The new rules also give buyers 10 days to have homes inspected for lead before they close the deal. And owners and landlords must distribute a pamphlet that explains how to control and abate lead hazards.

``There is no reason why any child in this country today should experience lead poisoning. This is absolutely preventable,″ said Carol Browner, EPA administrator.

Inhaling or swallowing even tiny amounts of lead can cause brain damage, lifelong learning disabilities and behavioral problems for children under 6.

Children can be poisoned by inhaling dust generated during renovations, eating chips that may come from peeling paint, chewing on window frames or putting dust-covered hands into their mouths.

In issuing the rules, officials explicitly rejected calls to require removal of lead-based paint.

Henry Cisneros, secretary of the Department of Housing and Urban Development, said the need to remove the danger must be balanced with the need to provide affordable housing.

``Simply adding a cost to every single transaction in the country is too gross a response to something that might require more discreet judgment,″ Cisneros said.

It makes more sense to let people shape their own solutions, he said.
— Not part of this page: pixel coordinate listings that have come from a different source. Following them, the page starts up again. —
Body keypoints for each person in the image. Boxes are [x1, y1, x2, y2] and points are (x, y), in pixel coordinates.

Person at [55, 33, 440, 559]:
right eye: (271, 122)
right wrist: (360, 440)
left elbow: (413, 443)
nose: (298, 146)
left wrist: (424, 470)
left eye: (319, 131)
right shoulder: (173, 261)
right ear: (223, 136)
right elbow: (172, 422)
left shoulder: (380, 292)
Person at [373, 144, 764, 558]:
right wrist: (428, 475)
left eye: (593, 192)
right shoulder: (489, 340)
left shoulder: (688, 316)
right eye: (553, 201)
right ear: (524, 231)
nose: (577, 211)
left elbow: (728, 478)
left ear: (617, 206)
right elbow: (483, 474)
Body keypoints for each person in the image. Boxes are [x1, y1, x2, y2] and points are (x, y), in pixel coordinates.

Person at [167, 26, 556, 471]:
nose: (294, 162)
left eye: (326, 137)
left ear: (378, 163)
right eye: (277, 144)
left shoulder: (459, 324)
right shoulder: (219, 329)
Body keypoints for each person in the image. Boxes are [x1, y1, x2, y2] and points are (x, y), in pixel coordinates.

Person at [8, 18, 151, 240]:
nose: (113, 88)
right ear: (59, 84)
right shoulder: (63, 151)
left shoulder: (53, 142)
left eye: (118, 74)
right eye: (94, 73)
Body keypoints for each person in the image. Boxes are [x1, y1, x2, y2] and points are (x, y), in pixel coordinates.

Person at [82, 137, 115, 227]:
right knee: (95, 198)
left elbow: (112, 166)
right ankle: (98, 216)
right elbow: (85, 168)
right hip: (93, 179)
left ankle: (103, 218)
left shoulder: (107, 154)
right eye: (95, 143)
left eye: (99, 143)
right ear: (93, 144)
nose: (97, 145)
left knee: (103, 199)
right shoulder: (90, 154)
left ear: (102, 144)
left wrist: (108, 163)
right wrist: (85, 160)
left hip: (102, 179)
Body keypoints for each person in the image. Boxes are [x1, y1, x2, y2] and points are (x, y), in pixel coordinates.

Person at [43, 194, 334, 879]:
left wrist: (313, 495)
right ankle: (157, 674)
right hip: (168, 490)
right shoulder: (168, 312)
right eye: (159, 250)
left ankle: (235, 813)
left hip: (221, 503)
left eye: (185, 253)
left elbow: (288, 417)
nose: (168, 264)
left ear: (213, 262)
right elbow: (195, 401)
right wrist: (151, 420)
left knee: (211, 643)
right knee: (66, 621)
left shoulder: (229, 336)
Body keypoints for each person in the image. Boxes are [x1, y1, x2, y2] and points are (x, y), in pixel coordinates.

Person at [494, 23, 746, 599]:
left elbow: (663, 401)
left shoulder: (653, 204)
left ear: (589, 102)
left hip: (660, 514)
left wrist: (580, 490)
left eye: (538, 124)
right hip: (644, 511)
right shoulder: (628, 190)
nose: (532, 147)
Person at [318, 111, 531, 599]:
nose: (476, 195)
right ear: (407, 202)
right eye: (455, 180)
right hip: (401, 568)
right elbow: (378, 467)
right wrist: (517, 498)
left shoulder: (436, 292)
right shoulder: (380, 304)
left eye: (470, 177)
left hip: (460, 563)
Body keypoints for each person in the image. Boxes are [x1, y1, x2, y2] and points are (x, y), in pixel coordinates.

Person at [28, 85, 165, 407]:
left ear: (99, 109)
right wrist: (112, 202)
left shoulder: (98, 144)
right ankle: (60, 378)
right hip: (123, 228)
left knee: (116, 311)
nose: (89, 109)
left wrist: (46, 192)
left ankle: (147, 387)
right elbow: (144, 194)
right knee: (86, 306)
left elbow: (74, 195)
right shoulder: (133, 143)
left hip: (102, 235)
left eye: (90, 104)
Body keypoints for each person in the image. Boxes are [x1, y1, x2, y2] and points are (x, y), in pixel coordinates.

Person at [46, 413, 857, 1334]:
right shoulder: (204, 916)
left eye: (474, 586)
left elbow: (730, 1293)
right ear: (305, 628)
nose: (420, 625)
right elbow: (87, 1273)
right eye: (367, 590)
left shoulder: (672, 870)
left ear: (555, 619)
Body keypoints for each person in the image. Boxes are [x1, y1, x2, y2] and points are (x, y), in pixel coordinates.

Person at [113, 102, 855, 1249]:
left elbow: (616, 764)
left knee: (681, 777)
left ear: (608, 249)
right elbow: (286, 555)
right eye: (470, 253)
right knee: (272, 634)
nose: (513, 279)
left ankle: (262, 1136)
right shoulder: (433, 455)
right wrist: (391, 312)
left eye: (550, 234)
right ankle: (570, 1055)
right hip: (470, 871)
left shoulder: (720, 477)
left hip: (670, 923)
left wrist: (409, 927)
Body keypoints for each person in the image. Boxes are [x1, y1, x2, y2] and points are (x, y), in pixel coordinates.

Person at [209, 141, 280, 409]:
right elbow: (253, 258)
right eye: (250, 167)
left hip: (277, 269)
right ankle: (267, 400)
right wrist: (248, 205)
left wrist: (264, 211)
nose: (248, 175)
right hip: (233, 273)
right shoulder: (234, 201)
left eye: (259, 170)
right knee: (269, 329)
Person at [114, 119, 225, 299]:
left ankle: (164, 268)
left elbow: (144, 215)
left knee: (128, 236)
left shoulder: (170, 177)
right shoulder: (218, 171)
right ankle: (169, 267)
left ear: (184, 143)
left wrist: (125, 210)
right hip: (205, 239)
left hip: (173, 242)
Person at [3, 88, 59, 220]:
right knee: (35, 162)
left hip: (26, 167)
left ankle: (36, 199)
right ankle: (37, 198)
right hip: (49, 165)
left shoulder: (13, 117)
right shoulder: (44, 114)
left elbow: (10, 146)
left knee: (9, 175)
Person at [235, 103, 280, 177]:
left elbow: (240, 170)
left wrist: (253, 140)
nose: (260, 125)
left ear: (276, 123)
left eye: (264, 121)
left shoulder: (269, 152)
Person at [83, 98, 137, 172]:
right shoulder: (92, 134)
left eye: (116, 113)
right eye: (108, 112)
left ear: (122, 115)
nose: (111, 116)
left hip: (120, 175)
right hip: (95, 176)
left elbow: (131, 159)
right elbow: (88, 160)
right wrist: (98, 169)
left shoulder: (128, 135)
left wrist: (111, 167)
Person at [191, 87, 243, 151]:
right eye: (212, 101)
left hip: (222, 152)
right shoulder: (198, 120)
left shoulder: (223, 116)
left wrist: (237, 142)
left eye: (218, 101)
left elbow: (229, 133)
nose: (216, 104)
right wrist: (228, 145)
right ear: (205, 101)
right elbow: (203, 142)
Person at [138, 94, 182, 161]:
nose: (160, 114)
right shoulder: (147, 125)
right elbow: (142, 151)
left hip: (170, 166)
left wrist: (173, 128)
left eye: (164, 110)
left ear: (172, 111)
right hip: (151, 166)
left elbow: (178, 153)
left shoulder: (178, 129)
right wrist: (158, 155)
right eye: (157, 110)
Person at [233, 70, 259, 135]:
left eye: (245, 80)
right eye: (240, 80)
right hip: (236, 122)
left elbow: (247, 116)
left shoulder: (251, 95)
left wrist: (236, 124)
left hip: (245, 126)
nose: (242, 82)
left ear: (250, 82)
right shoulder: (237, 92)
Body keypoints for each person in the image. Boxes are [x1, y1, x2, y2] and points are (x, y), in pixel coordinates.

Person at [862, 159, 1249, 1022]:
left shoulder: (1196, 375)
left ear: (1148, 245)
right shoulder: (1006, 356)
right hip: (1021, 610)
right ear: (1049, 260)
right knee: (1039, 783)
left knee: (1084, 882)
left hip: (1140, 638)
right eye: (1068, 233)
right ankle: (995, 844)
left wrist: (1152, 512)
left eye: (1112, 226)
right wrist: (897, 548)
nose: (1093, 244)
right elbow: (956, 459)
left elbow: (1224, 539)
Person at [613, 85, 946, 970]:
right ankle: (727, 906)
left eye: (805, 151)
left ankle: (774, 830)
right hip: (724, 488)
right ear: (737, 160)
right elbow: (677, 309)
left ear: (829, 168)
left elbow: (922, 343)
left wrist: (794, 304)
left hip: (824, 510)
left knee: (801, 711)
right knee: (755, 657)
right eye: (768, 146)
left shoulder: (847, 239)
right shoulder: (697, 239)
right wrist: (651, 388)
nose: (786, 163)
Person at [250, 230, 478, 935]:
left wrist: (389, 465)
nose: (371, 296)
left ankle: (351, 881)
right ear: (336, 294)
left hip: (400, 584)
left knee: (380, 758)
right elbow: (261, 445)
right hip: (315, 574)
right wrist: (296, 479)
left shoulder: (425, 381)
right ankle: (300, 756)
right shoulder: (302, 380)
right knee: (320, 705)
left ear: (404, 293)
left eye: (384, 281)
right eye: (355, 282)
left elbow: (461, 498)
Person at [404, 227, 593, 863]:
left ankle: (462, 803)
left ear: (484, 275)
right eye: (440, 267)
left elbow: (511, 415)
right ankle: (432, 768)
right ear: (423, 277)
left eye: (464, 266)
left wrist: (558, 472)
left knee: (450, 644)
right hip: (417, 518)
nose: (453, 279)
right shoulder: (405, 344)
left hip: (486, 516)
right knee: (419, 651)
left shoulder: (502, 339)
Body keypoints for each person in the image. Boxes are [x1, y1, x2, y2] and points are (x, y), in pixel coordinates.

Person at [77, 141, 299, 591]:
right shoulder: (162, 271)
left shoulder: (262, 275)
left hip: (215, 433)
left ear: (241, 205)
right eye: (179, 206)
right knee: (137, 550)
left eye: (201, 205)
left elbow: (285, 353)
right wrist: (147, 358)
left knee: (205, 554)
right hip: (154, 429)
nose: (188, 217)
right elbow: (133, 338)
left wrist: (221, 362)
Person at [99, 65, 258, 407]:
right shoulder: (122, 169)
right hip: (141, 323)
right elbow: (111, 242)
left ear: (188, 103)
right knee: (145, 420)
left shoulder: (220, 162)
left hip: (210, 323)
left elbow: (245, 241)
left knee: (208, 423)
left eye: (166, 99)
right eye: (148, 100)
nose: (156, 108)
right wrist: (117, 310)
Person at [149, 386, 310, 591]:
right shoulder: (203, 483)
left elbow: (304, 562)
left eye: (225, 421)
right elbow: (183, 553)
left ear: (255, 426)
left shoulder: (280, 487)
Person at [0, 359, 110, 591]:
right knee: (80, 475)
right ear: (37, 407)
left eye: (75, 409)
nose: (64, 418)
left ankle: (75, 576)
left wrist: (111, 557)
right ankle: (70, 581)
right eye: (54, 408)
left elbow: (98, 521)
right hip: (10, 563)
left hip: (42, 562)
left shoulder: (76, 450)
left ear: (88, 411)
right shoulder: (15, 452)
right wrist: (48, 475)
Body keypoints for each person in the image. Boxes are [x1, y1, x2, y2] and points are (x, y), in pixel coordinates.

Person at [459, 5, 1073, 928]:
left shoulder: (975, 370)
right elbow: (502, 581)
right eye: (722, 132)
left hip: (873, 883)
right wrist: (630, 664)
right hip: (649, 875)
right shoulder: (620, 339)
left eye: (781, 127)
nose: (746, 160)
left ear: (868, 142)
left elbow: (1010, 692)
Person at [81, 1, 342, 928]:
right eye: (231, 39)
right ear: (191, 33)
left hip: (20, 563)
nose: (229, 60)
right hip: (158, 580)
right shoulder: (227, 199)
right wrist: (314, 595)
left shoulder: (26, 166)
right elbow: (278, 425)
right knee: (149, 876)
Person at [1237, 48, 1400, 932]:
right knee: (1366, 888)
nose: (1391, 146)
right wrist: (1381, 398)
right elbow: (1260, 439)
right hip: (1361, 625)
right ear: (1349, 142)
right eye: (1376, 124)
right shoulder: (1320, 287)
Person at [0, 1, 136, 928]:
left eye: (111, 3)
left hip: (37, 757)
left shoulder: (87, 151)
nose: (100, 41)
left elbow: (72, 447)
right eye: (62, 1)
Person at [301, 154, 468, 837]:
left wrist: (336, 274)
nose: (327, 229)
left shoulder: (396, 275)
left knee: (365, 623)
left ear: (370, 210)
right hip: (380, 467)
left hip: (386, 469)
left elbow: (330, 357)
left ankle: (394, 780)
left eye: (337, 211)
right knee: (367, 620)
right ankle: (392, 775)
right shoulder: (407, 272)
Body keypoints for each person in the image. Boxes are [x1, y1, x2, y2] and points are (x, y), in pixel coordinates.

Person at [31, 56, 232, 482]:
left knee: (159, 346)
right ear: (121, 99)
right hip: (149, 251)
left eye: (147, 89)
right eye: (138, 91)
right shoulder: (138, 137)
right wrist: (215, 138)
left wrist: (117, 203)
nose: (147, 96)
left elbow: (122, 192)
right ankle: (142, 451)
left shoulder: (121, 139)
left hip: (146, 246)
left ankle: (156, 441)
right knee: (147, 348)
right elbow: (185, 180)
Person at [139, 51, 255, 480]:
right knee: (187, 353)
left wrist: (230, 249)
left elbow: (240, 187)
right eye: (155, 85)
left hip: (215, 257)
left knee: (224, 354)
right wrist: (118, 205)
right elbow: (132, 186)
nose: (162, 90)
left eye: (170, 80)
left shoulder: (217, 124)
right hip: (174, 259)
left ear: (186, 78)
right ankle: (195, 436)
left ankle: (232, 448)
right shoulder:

For instance, some elderly couples might not care about lead-based paint and might not want to pay to have it removed.

``We are really out of an era where we can just declare a national solution to a problem this complex,″ he said.

Browner added that the EPA may issue additional rules.

In July, a national task force recommended a host of solutions, including allowing landlords some protection from lawsuits if they remove the hazard. It also suggested checking at least once a year for deteriorated paint in rental housing and doing prompt repairs.

The new rules take effect in September for owners of more than four units and in December for others.

The rules are supported by the National Association of Realtors, and real estate agents are expected to do most of the enforcing, officials said.

Violators may face civil and criminal penalties, but Browner said the EPA does not anticipate using them unless someone is guilty of a pattern of abuse.